What is nonverbal communication?

Use of hand gestures, body language, facial expressions

200

What is something that triggers you to be sad?

Missing a loved one or pet, moving away, movies, songs, people not getting along, people making fun of you, etc.

200

What is something you are grateful for?

Friends, family, food, life, school, job, sports, music, etc.

300

Name a coping skill that you do for when you are sad.

Cry, talk with a loved one, watch a favorite movie or funny movie, remind yourself what you are grateful for, journal, listen to music, etc.

300
Name one conflict resolution skill.

Speaking calmly, hearing one another out without interrupting, no name calling or speaking down on one another, compromising, use "I" statements, etc.

300

Name a healthy communication skill.

Speaking calmly and respectfully, mindful of tone of voice, active listening/hearing the other person out, etc.

300

What is something that triggers you to feel mad?

Siblings, parents, school admin, disrespect, people talking about you or your family, someone raising their voice at you, etc.

300

What is a valuable lesson you have learned.

Provide example. (learned to not hit someone first, to make better decisions, to get my homework done or study more, to be selective of my circle/friends, that life is too short, etc.)

400

Name a coping skill for when you are mad.

Deep breathing, take time to cool down, walk away, stress ball, exercise/running/lift weights, vent to a loved one, etc.

400

Give an example of healthy conflict.

Argument with a sibling, parent, significant other, and coming to an agreement or understanding. Or significant other sets a boundary you don't like, but then you listen to understand and learned something new about your partner.

400

Scenario: Your texting a friend and it seems they are being very short with you when responding back, saying very minimal, which is unlike them. They also seem like they are giving you attitude. How do you handle this situation?

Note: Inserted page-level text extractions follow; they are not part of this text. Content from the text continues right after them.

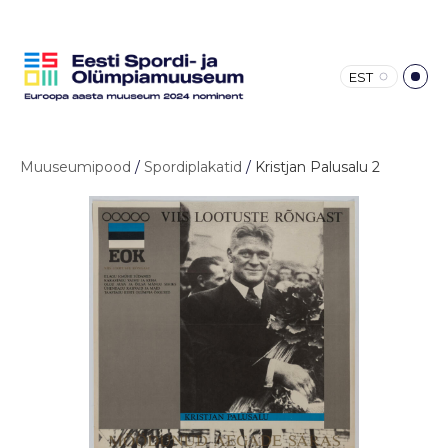
EST
Muuseumipood
/
Spordiplakatid
/
Kristjan Palusalu 2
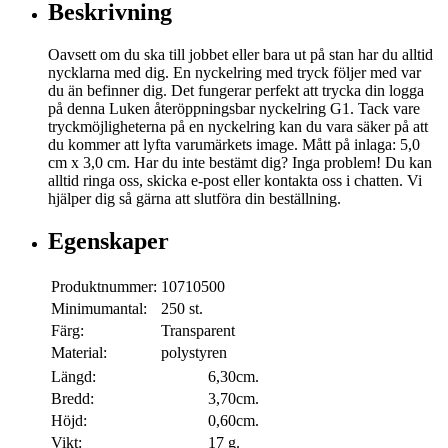
Beskrivning
Oavsett om du ska till jobbet eller bara ut på stan har du alltid
nycklarna med dig. En nyckelring med tryck följer med var
du än befinner dig. Det fungerar perfekt att trycka din logga
på denna Luken återöppningsbar nyckelring G1. Tack vare
tryckmöjligheterna på en nyckelring kan du vara säker på att
du kommer att lyfta varumärkets image. Mått på inlaga: 5,0
cm x 3,0 cm. Har du inte bestämt dig? Inga problem! Du kan
alltid ringa oss, skicka e-post eller kontakta oss i chatten. Vi
hjälper dig så gärna att slutföra din beställning.
Egenskaper
Produktnummer:
10710500
Minimumantal:
250 st.
Färg:
Transparent
Material:
polystyren
Längd:
6,30cm.
Bredd:
3,70cm.
Höjd:
0,60cm.
Vikt:
17 g.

1. Understanding that communication through texting or online can be easily misconstrued or misinterpreted 2. Be considerate of other possibilities - maybe they aren't mad at you, maybe they are going through something personally or at home 3. Check-in with them and ask them

400

Name an experience that has shaped you or impacted you in some way?

Provide an example. Family issues, being bullied, a break up from a relationship, childhood upbringing?
400

Name a trait about yourself/something about yourself that you are grateful for.

Provide example. (loyalty, organization skills, honesty, prioritization skills, hard worker, etc.)
500

Name a healthy coping skill to utilize instead of turning to substance use.

FIND A RELEASE -- Do an activity you enjoy (playing games, instrument, drawing/painting, sports, exercise), do an activity with a friend or loved one, read a book (book about substance use?!), watch a movie, journal thoughts and feelings, etc.
500

If you hear that another student at school is talking bad about you or saying they plan on jumping you, give options of ways to resolve this conflict.

TELL AN ADULT (school counselor, teacher, parent, school admin), use best judgment whether to address the situation with that student in a calm manner

500

Change this to an "I" Statement: "You need to stop liking pictures of other girls on Instagram!"

"I feel disrespected and it hurts my feelings and it doesn't feel good when I see you liking other girls pictures on Instagram."

500
Name things that you can work on about yourself (areas for growth).

Give examples. (work on my temper, how I talk to others, attitude, procrastination, stop letting peers negatively influence me, etc).

500

What is an experience or challenge you have overcame that you are grateful for?

A break-up, passing of a loved one, victim of bullying, decreasing or stopping substance use, managing emotions better, etc.